Ihr kleines Gesicht war noch immer von Tränen verklebt, was sie noch bemitleidenswerter aussehen ließ. Der junge Herr zog sie an seine Seite, wischte ihr die Tränen ab und seufzte: „Weine nicht, Liebes, es ist nur, weil Bruder Yi sich verspätet.“
In ihrer Trauer schenkte Qiu Lingling dem Ganzen keine große Beachtung. Die anderen Dharma-Beschützer und Altarmeister waren fassungslos und senkten die Köpfe. Jade-Dharma-Beschützer Hua Yunfengs Gesicht lief grün an. Wie konnten sie es wagen, die Frau des Sektenführers in aller Öffentlichkeit zu demütigen und uns wie Luft zu behandeln! Was ihn noch mehr ärgerte und enttäuschte, war, wie sehr er sich gewünscht hätte, den Gesichtsausdruck des Sektenführers in diesem Moment zu sehen – aber verdammt noch mal, er war nicht da!

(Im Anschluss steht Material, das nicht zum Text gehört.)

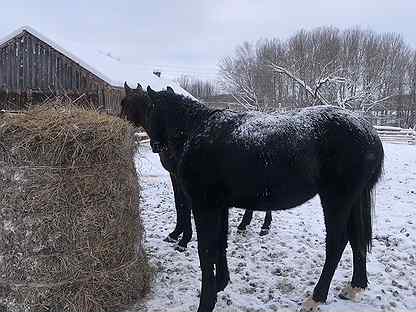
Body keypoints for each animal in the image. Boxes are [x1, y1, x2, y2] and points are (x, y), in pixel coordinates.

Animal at [119, 83, 272, 251]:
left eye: (124, 103)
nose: (155, 145)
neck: (188, 132)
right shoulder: (175, 175)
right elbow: (179, 204)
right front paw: (175, 234)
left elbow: (186, 205)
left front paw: (184, 239)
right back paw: (245, 224)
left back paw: (264, 226)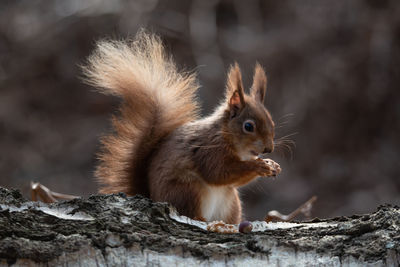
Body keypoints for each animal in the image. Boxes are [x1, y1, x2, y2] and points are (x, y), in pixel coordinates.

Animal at [81, 30, 282, 225]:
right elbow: (218, 173)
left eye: (272, 123)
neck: (227, 137)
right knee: (189, 210)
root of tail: (153, 196)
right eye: (248, 126)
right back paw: (200, 219)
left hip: (231, 202)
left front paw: (272, 165)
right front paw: (259, 165)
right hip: (188, 189)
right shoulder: (209, 151)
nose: (269, 149)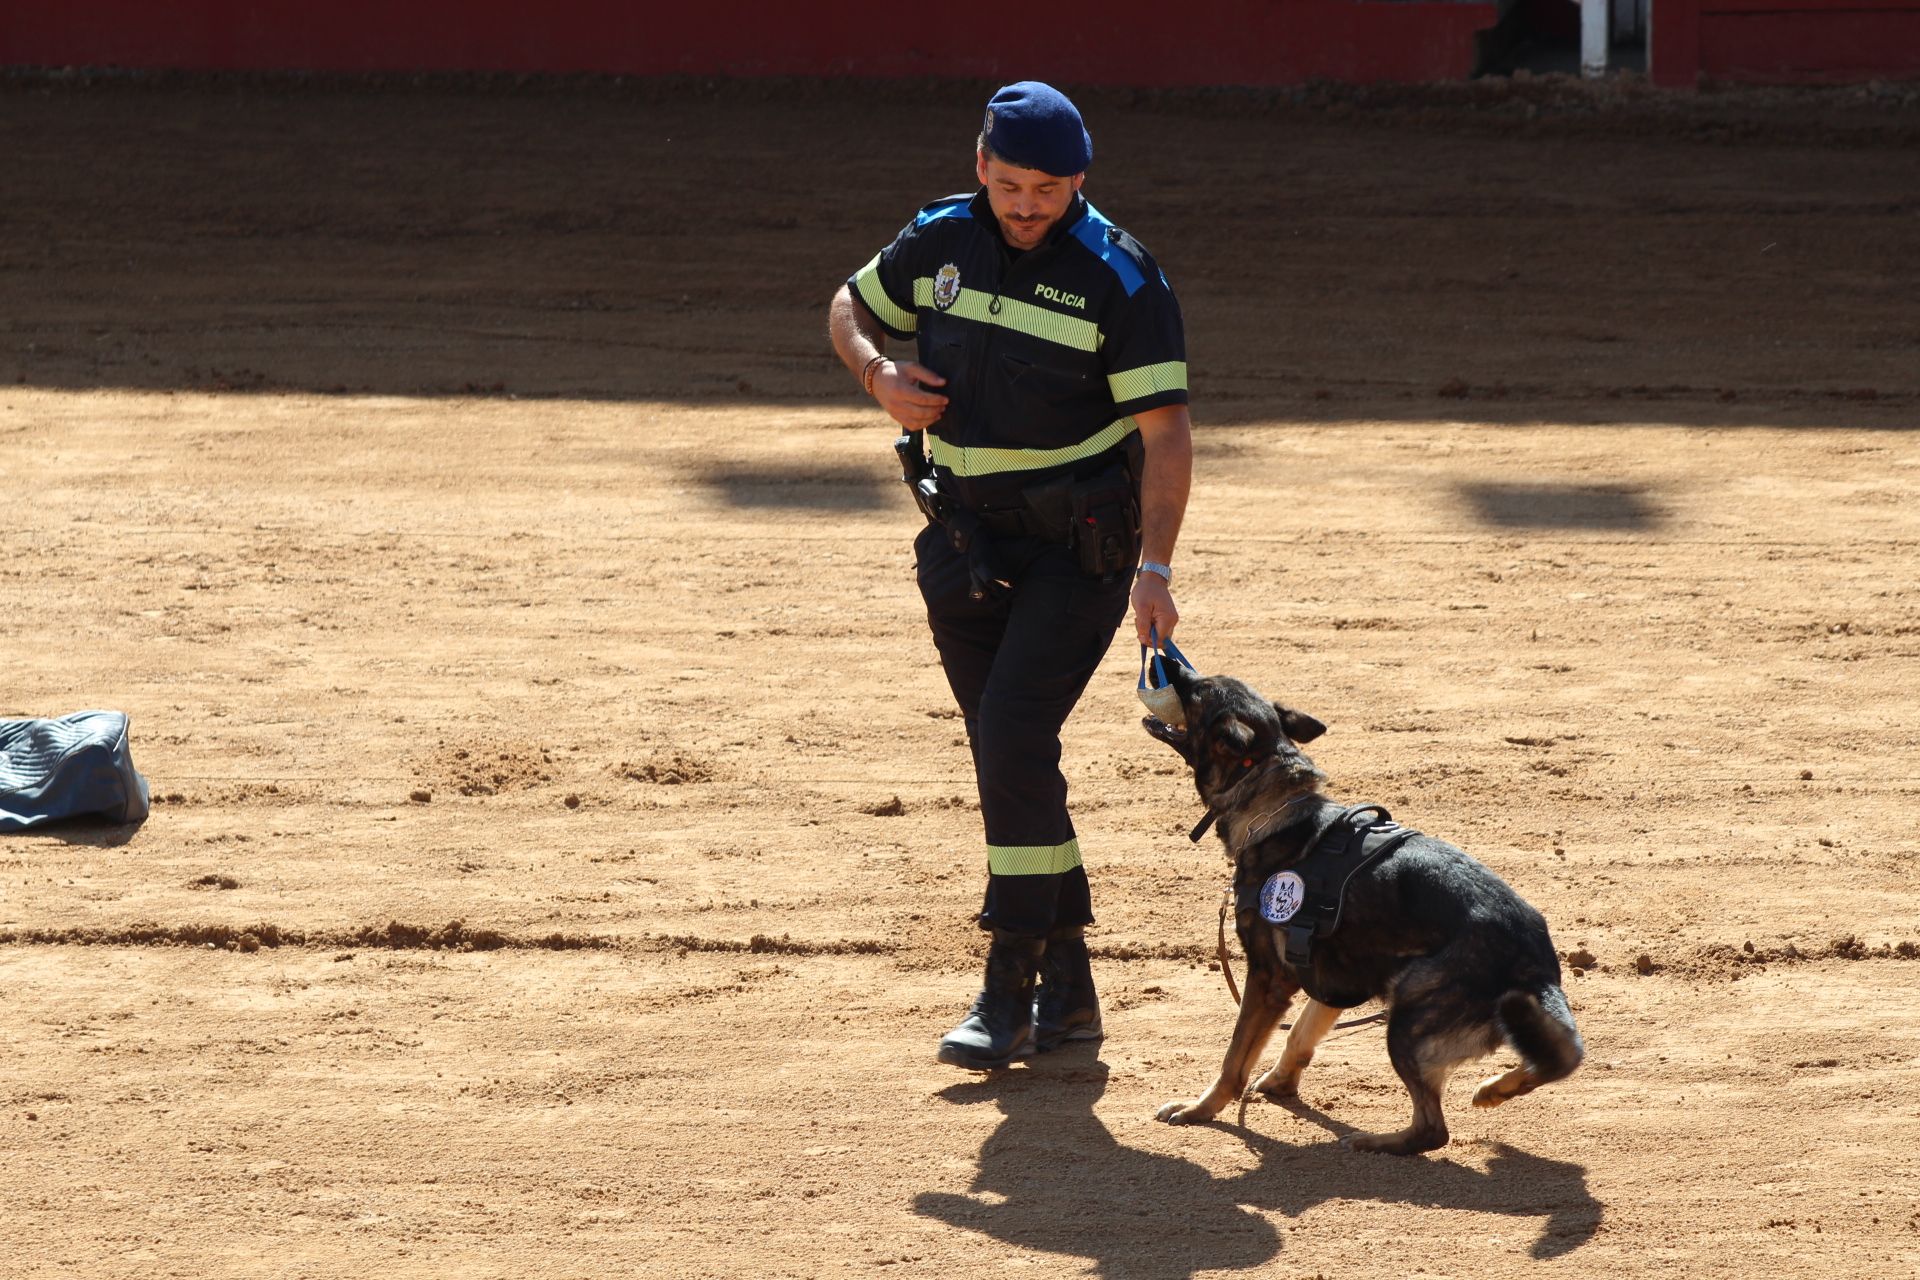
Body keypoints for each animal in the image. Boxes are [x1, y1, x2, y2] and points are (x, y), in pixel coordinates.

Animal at [1144, 667, 1582, 1159]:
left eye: (1199, 691)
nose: (1170, 666)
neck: (1271, 807)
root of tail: (1536, 963)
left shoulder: (1267, 980)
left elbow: (1233, 1059)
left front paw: (1200, 1109)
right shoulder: (1328, 980)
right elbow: (1299, 1036)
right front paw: (1280, 1082)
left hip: (1407, 1019)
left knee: (1433, 1129)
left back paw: (1377, 1141)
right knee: (1560, 1054)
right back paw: (1497, 1088)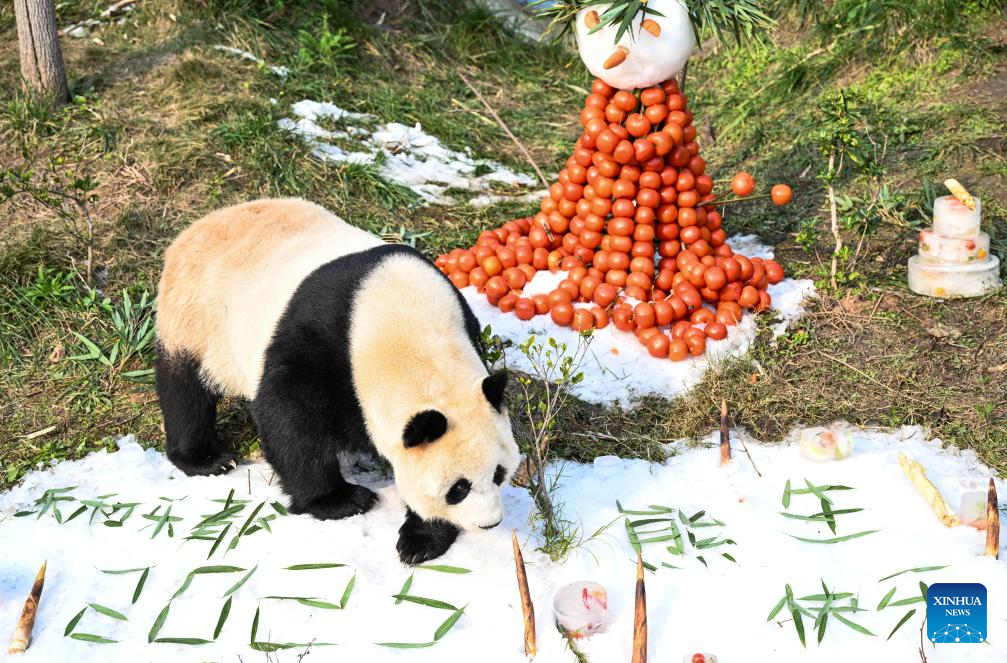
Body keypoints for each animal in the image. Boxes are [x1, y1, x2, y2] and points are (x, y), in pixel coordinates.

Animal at [157, 197, 523, 564]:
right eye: (459, 488)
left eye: (499, 473)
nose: (490, 523)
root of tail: (203, 223)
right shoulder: (319, 345)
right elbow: (288, 417)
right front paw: (342, 501)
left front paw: (422, 539)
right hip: (196, 319)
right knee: (184, 390)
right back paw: (208, 459)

Liu Bai stand abseits, seine Gesichtsmuskeln zuckten, zutiefst beschämt über das Verhalten seines Meisters. „Junger Meister, bitte achten Sie auf Ihr Benehmen vor so vielen Leuten. Wie können Sie es wagen, mich ‚Bruder Yi‘ zu nennen!“
Zum Glück verweilte der junge Herr nicht allzu lange bei dieser rührseligen Szene. Er wandte sich an die vier Beschützer und sagte: „Ich war an diesem Tag leider nicht da und konnte nicht persönlich kommen. Ich hoffe, ihr nehmt mir das nicht übel.“
Die vier Wächter lächelten hastig und verhielten sich höflich.